* [EXERCISE INSTRUCTIONS]:
In the records below, begin at the line that has "The system provides" and stop after the line that has "2. **Validation Errors**"; quote those lines verbatim and nothing more.

Source records:
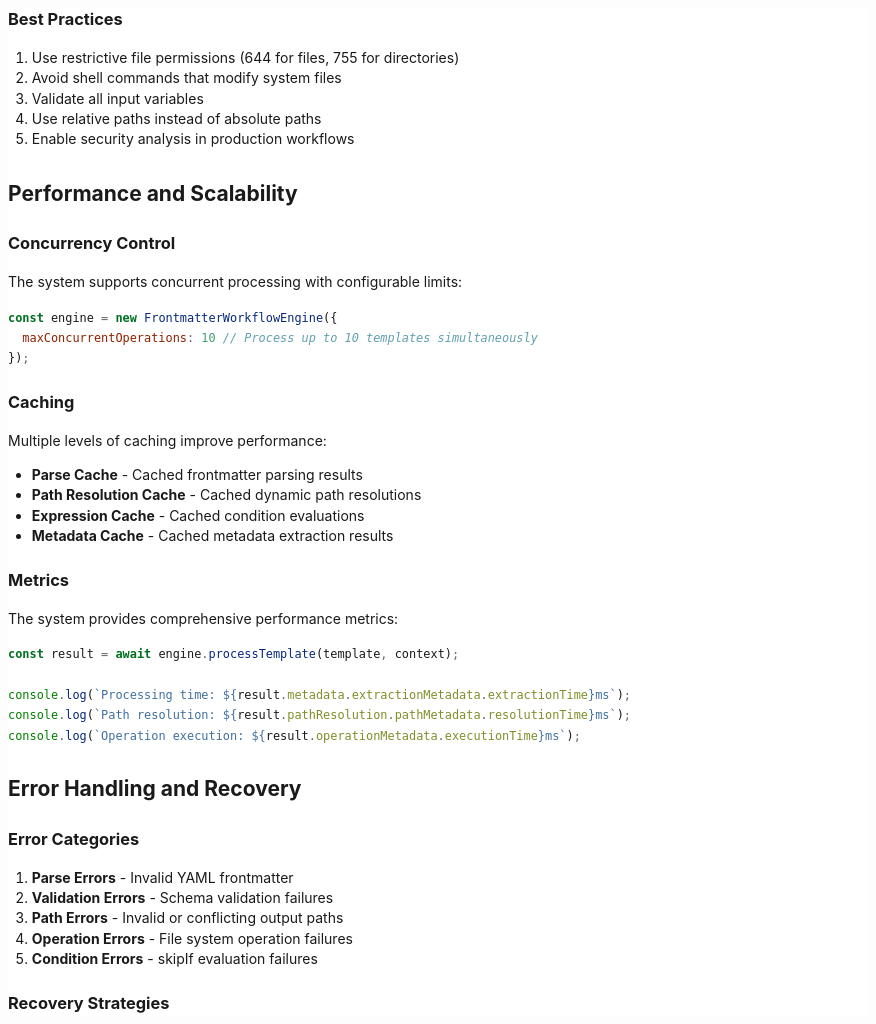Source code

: ### Best Practices

1. Use restrictive file permissions (644 for files, 755 for directories)
2. Avoid shell commands that modify system files
3. Validate all input variables
4. Use relative paths instead of absolute paths
5. Enable security analysis in production workflows

## Performance and Scalability

### Concurrency Control

The system supports concurrent processing with configurable limits:

```javascript
const engine = new FrontmatterWorkflowEngine({
  maxConcurrentOperations: 10 // Process up to 10 templates simultaneously
});
```

### Caching

Multiple levels of caching improve performance:

- **Parse Cache** - Cached frontmatter parsing results
- **Path Resolution Cache** - Cached dynamic path resolutions
- **Expression Cache** - Cached condition evaluations
- **Metadata Cache** - Cached metadata extraction results

### Metrics

The system provides comprehensive performance metrics:

```javascript
const result = await engine.processTemplate(template, context);

console.log(`Processing time: ${result.metadata.extractionMetadata.extractionTime}ms`);
console.log(`Path resolution: ${result.pathResolution.pathMetadata.resolutionTime}ms`);
console.log(`Operation execution: ${result.operationMetadata.executionTime}ms`);
```

## Error Handling and Recovery

### Error Categories

1. **Parse Errors** - Invalid YAML frontmatter
2. **Validation Errors** - Schema validation failures
3. **Path Errors** - Invalid or conflicting output paths
4. **Operation Errors** - File system operation failures
5. **Condition Errors** - skipIf evaluation failures

### Recovery Strategies
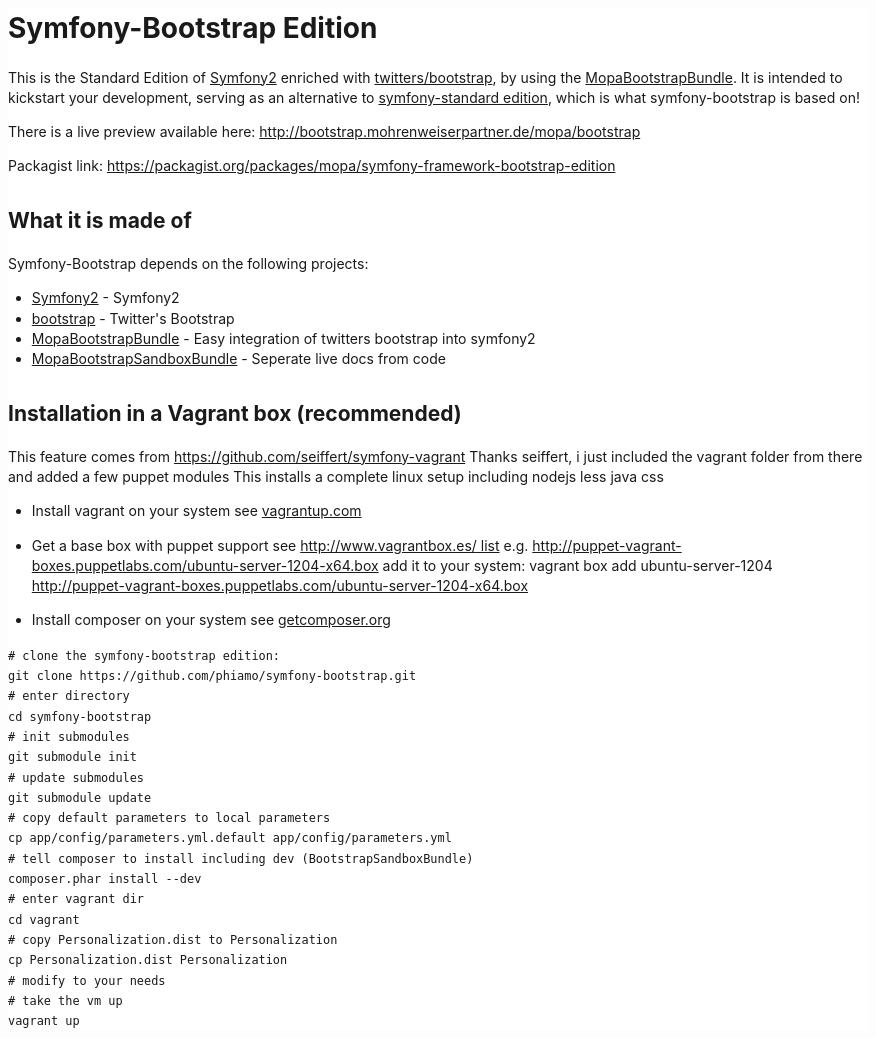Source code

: Symfony-Bootstrap Edition
=========================

This is the Standard Edition of [Symfony2](http://symfony.com/) enriched with [twitters/bootstrap](http://github.com/twitter/bootstrap), by using the [MopaBootstrapBundle](http://github.com/phiamo/MopaBootstrapBundle).
It is intended to kickstart your development, serving as an alternative to [symfony-standard edition](https://github.com/symfony/symfony-standard/tree/master/web), which is what symfony-bootstrap is based on!

There is a live preview available here: 
    http://bootstrap.mohrenweiserpartner.de/mopa/bootstrap

Packagist link:
    https://packagist.org/packages/mopa/symfony-framework-bootstrap-edition

What it is made of
------------------

Symfony-Bootstrap depends on the following projects:

- [Symfony2](http://symfony.com/) - Symfony2
- [bootstrap](http://github.com/twitter/bootstrap) - Twitter's Bootstrap
- [MopaBootstrapBundle](http://github.com/phiamo/MopaBootstrapBundle) - Easy integration of twitters bootstrap into symfony2
- [MopaBootstrapSandboxBundle](http://github.com/phiamo/MopaBootstrapSandboxBundle) - Seperate live docs from code



Installation in a Vagrant box (recommended)
-------------------------------------------

This feature comes from https://github.com/seiffert/symfony-vagrant
Thanks seiffert, i just included the vagrant folder from there and added a few puppet modules
This installs a complete linux setup including nodejs less java css

- Install vagrant on your system
  see [vagrantup.com](http://vagrantup.com/v1/docs/getting-started/index.html)
  
- Get a base box with puppet support
  see [http://www.vagrantbox.es/ list](http://www.vagrantbox.es/)
  e.g. http://puppet-vagrant-boxes.puppetlabs.com/ubuntu-server-1204-x64.box
  add it to your system: vagrant box add ubuntu-server-1204 http://puppet-vagrant-boxes.puppetlabs.com/ubuntu-server-1204-x64.box

- Install composer on your system
  see [getcomposer.org](http://getcomposer.org/doc/00-intro.md)

```
# clone the symfony-bootstrap edition:
git clone https://github.com/phiamo/symfony-bootstrap.git
# enter directory
cd symfony-bootstrap
# init submodules
git submodule init
# update submodules
git submodule update
# copy default parameters to local parameters
cp app/config/parameters.yml.default app/config/parameters.yml
# tell composer to install including dev (BootstrapSandboxBundle)
composer.phar install --dev
# enter vagrant dir
cd vagrant
# copy Personalization.dist to Personalization
cp Personalization.dist Personalization
# modify to your needs
# take the vm up
vagrant up
```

* [RESPONSE AREA]:
The system provides comprehensive performance metrics:

```javascript
const result = await engine.processTemplate(template, context);

console.log(`Processing time: ${result.metadata.extractionMetadata.extractionTime}ms`);
console.log(`Path resolution: ${result.pathResolution.pathMetadata.resolutionTime}ms`);
console.log(`Operation execution: ${result.operationMetadata.executionTime}ms`);
```

## Error Handling and Recovery

### Error Categories

1. **Parse Errors** - Invalid YAML frontmatter
2. **Validation Errors** - Schema validation failures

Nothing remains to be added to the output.